Weird movie, this one.
The 1989 film, Wicked Stepmother, was Bette Davis’s final film. She was cast as Miranda, an enigmatic woman who meets and marries a man named Sam (Lionel Stander). Sam’s daughter, Jenny (Colleen Camp) and her husband, Steve (David Rasche), are stunned to come home from a vacation just to discover Miranda living in their house. Miranda chain-smokes, despite Jenny and Steve asking her not to. Miranda cooks and eats meat, despite Jenny being a vegetarian. Miranda brags about her sex life which freaks Jenny out even though I suppose really old people do occasionally have sex. When it becomes apparent that Miranda is a witch who seduces and shrinks her victims, Jenny decides that something must be done.
Wicked Stepmother was not only Bette Davis’s last starring role but it was also the last production that she ever walked out on. Early on in filming, she announced that she didn’t like the script, she didn’t like the way she was being filmed, and that she didn’t like the director, venerable B-move maestro Larry Cohen.
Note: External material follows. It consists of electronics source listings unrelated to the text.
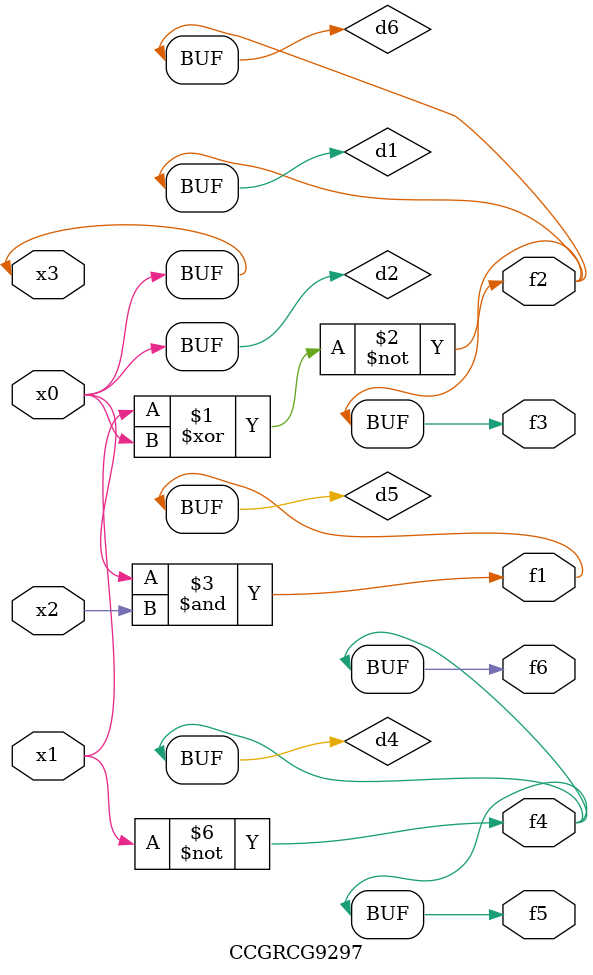
<source format=v>
module CCGRCG9297(
	input x0, x1, x2, x3,
	output f1, f2, f3, f4, f5, f6
);

	wire d1, d2, d3, d4, d5, d6;

	xnor (d1, x1, x3);
	buf (d2, x0, x3);
	nand (d3, x0, x2);
	not (d4, x1);
	nand (d5, d3);
	or (d6, d1);
	assign f1 = d5;
	assign f2 = d6;
	assign f3 = d6;
	assign f4 = d4;
	assign f5 = d4;
	assign f6 = d4;
endmodule

</source>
For his part, Cohen said that Davis left the movie because she was in bad health but she didn’t want to announce that to the world. In Cohen’s defense, Davis does appear to be rather frail in the movie and often seems to be having trouble speaking. (Davis has a stroke a few years before appearing in Wicked Stepmother.) Davis died just a few months after Wicker Stepmother was released so I tend to assume that Cohen was correct when he said that the main reason Davis left the film was because of her health. That doesn’t mean the script wasn’t bad, of course. But, in the latter part of her career, Davis appeared in a lot of badly written movies. She did Burnt Offerings, afterall.
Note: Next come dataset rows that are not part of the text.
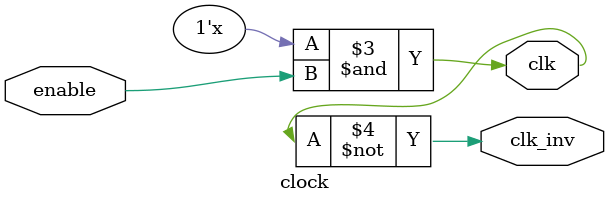
<source format=v>
module clock(
  input wire enable,
  output reg clk = 0,
  output wire clk_inv
);

  always begin
    #5 clk = ~clk & enable;
  end

  assign clk_inv = ~clk;

endmodule

</source>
Regardless of why she left, Davis’s absence did require that Wicked Stepmother work around her character. But how do you do that when Bette Davis was literally the title character? This film’s solution was to bring in Barbara Carrerra as Priscilla, Miranda’s daughter. It turns out that Miranda and Priscilla both inhabit the body of a cat but only one of them can use the body at a time. So, when Priscilla is in the cat, Miranda is among the humans. When Miranda is in the cat, Priscilla is …. well, you get the idea. In the film, Priscilla leaves the body of the cat and then refuses to reeneter it because “I’m having too much fun.” So, whenever we see the cat glaring in the background, we’re meant to assume that we’re actually seeing Miranda in the background.
Got it?
Now, believe it or not, the whole thing with the cat is probably the least confusing thing about Wicked Stepmother. Jenny can’t convince Steve that Miranda and Priscilla are actually witches. Steve actually has sex with Pricilla and is shocked when Priscilla starts to turn into a cat but the whole incident is never mentioned again and Steve quickly goes from being an adulterous jerk to a loyal husband. Sam goes on a game show and, with Priscilla’s help, wins a lot of money even though the questions that he answered were so simple that he shouldn’t have needed the help of a witch’s spell. (“Who won the election of 1876?” is one question. The correct answer, by the way, is Rutherford B. Hayes. Screw you, Samuel Tilden.) Jenny gets some help from a cop, a private detective, and a priestess of some sort. The whole thing ends with a big magical battle that involves Barbara Carrera mouthing pre-recorded Bette Davis dialogue.
None of it makes any sense. The special effects are incredibly cut-rate. It’s hard not to regret that Bette Davis didn’t go out on a better film. And yet, when taken on its own terms, Wicked Stepmother itself is oddly likable. Colleen Camp is sympathetic as Jenny, which is saying something when you consider that Jenny is written to be a humorless vegetarian. Lionel Stander appears to be having fun as Sam. Larry Cohen was a good-enough director that, even though he couldn’t save the film from its own bad script and miniscule budget, the movie itself is never boring. It’s cheap and stupid but its watchable in the same way that Michael Scott’s Threat Level Midnight was watchable. It may not be particularly good but you just can’t look away.